# There's something about a horse...



## PonyJumper101 (Mar 23, 2010)

Thought I would share with you, my old horse Nikkie. She was a 11 year old belgian draft and had the sweetest personality. She died in 2010 from failed heart. She had to be put down  Nikkie was my pride and joy. She knew when something was wrong, for example, I went up to visit her when I broke my wrist, and normally she isn't very clingy, but she would not leave my side. Rest in peace baby girl! I miss you!


----------



## TakingthePlunge (Jul 6, 2013)

My in-laws have horses, and looked over my shoulder just now and wanted to know if she was up for adoption. :-( She's beautiful, and I'm sure she's running free across the rainbow bridge.


----------



## Midori (Jul 26, 2013)

Your baby was beautiful I am sorry for your loss.


----------



## Helianthe (Sep 14, 2013)

What a beauty. Sorry that she died.. I am sure she was a great friend!


----------



## JustinieBeanie (Apr 22, 2013)

Very beautiful, she's sounds wonderful. I'm sorry for your loss and may she rest in peace.


----------



## Blue Fish (Jun 11, 2012)

So sorry for your loss!

I drive Carriages with my mare (Connemara x TB), and Belgians are *such* good horses. Make wonderful fox hunters too...big and sweet and quiet and so trustworthy. I'm sure she was a fantastic girl. 

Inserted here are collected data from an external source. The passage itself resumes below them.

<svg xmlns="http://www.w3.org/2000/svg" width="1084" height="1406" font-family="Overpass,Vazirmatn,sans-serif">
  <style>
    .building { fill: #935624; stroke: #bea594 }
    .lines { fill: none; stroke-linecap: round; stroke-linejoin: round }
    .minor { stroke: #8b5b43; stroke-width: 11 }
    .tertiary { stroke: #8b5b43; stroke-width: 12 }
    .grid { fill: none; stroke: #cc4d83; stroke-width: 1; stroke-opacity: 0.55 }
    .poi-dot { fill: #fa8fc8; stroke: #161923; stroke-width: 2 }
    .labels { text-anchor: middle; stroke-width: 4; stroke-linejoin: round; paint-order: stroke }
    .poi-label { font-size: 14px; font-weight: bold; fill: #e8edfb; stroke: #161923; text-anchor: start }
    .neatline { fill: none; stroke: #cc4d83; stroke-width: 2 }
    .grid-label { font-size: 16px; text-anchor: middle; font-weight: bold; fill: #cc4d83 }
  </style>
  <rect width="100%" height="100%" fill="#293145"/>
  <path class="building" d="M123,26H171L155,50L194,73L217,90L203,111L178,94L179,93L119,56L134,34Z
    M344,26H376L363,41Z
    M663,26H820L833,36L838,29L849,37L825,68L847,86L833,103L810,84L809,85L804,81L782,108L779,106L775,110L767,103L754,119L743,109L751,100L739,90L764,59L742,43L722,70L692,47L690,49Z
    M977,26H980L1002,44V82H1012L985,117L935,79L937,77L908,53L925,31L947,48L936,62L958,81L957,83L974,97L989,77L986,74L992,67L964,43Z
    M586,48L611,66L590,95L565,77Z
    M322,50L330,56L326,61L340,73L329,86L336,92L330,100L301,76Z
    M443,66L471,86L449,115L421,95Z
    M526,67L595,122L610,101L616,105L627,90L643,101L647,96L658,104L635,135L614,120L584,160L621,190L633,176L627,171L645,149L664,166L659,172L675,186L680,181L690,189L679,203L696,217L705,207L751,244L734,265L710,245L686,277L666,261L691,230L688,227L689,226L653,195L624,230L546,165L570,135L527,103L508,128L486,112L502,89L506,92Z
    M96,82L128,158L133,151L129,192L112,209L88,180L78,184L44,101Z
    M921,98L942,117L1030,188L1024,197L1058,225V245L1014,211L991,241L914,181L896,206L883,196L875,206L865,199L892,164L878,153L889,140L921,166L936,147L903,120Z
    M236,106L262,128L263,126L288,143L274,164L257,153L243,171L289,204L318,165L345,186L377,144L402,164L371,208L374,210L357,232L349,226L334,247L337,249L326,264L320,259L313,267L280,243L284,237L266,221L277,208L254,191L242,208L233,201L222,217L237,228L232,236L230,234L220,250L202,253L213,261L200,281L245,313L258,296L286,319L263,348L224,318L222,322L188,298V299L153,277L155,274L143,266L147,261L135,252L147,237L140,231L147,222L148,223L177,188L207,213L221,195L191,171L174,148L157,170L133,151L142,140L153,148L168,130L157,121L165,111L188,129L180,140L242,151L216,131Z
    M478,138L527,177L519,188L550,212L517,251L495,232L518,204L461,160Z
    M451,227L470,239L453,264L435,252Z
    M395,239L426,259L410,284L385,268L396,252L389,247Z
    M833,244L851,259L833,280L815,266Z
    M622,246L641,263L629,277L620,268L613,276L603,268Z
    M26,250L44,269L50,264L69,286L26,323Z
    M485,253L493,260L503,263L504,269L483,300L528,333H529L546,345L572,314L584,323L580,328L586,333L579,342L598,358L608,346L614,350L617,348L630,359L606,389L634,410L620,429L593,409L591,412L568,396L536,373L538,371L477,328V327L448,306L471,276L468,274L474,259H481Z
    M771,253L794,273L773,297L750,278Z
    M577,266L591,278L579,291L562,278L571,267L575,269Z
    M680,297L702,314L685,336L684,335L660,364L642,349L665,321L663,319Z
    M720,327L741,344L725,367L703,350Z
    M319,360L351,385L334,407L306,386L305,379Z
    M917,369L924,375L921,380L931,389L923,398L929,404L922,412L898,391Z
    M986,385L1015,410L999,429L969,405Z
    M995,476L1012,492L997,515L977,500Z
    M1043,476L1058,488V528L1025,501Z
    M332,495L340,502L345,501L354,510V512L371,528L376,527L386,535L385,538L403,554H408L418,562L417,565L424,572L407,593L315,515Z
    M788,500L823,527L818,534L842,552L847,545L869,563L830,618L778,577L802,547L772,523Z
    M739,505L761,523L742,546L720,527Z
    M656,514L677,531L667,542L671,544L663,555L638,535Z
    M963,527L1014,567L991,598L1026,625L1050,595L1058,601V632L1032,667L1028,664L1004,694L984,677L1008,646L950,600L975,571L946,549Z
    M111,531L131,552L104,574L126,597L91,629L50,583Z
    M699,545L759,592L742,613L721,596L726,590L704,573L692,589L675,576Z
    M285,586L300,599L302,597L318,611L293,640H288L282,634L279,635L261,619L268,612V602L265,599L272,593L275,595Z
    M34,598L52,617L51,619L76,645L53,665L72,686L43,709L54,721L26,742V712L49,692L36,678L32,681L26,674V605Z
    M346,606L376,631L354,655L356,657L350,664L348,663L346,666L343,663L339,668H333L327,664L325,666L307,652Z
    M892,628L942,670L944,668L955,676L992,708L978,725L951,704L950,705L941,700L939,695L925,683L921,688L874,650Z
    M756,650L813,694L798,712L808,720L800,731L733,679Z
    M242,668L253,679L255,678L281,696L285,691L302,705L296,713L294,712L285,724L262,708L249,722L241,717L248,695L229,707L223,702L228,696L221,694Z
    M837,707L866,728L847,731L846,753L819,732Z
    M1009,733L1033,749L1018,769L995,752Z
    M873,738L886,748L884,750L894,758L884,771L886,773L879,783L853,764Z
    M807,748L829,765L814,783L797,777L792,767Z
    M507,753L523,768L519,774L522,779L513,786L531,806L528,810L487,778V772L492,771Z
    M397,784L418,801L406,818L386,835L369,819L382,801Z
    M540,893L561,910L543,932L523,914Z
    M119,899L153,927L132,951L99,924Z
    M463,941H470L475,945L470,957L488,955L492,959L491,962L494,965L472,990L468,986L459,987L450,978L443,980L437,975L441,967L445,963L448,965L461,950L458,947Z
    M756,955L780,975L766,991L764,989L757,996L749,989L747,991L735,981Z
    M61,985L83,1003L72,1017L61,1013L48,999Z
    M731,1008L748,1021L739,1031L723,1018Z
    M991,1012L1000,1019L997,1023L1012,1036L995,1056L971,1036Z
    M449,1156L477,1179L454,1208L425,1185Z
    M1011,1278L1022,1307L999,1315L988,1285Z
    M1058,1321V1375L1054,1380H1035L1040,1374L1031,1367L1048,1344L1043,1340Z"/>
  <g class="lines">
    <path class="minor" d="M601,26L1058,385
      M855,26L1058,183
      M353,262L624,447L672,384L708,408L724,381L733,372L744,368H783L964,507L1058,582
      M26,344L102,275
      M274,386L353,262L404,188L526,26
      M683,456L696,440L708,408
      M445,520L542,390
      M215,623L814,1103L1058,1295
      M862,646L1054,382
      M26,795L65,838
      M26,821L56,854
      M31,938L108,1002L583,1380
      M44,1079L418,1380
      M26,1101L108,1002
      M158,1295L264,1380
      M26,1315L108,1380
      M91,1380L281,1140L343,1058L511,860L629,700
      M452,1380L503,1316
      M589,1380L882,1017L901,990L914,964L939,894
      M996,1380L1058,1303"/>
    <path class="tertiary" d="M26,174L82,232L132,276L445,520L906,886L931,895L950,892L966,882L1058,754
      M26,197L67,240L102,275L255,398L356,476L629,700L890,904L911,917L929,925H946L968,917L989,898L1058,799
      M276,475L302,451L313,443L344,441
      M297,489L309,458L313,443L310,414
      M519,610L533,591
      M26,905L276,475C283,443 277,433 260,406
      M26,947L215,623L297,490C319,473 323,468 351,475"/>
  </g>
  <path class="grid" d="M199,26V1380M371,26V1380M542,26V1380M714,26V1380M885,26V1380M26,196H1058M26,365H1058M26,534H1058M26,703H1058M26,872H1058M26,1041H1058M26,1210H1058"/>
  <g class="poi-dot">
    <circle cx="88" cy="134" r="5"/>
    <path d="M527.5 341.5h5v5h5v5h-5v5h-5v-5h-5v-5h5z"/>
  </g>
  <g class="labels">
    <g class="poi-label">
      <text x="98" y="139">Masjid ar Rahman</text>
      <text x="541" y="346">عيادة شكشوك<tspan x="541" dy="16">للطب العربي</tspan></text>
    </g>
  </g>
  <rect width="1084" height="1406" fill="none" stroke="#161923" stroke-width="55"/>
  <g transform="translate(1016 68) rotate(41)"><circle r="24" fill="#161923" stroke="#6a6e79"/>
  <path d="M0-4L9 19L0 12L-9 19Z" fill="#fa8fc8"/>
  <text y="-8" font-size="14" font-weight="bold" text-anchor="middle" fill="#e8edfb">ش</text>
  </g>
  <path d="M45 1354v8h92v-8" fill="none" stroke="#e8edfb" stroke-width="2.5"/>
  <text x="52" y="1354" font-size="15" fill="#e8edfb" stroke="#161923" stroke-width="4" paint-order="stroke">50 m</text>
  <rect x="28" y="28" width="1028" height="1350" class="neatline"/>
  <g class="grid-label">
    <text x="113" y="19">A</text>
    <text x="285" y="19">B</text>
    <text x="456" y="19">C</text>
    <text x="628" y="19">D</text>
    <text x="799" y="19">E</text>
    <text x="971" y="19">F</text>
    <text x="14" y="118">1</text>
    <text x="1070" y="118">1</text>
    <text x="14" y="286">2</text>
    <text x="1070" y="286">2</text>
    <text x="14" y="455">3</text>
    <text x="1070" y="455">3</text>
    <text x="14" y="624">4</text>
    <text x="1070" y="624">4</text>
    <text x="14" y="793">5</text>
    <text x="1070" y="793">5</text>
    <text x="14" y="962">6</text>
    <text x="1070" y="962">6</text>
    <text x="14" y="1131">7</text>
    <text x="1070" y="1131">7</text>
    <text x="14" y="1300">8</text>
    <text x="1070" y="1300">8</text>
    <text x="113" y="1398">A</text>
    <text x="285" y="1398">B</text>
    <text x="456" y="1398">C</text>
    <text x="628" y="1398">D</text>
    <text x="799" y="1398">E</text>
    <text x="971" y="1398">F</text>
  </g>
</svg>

I'm sorry that you lost her, but I agree with the others, she's not gone forever.  You'll see her again.  

I love her big white blaze.


----------



## PonyJumper101 (Mar 23, 2010)

Thank you all! The white blaze and chestnut colour is truly a classic in the Belgians


----------



## KafkaDream (Dec 30, 2013)

I'm so sorry for your loss </3 I too know the pain of losing a horse. Its heart wrenching. I currently have my own goof ball of a TB, and couldn't fathom losing him.


----------



## peacock (Jan 30, 2014)

So sad. She's beautiful. :'(


----------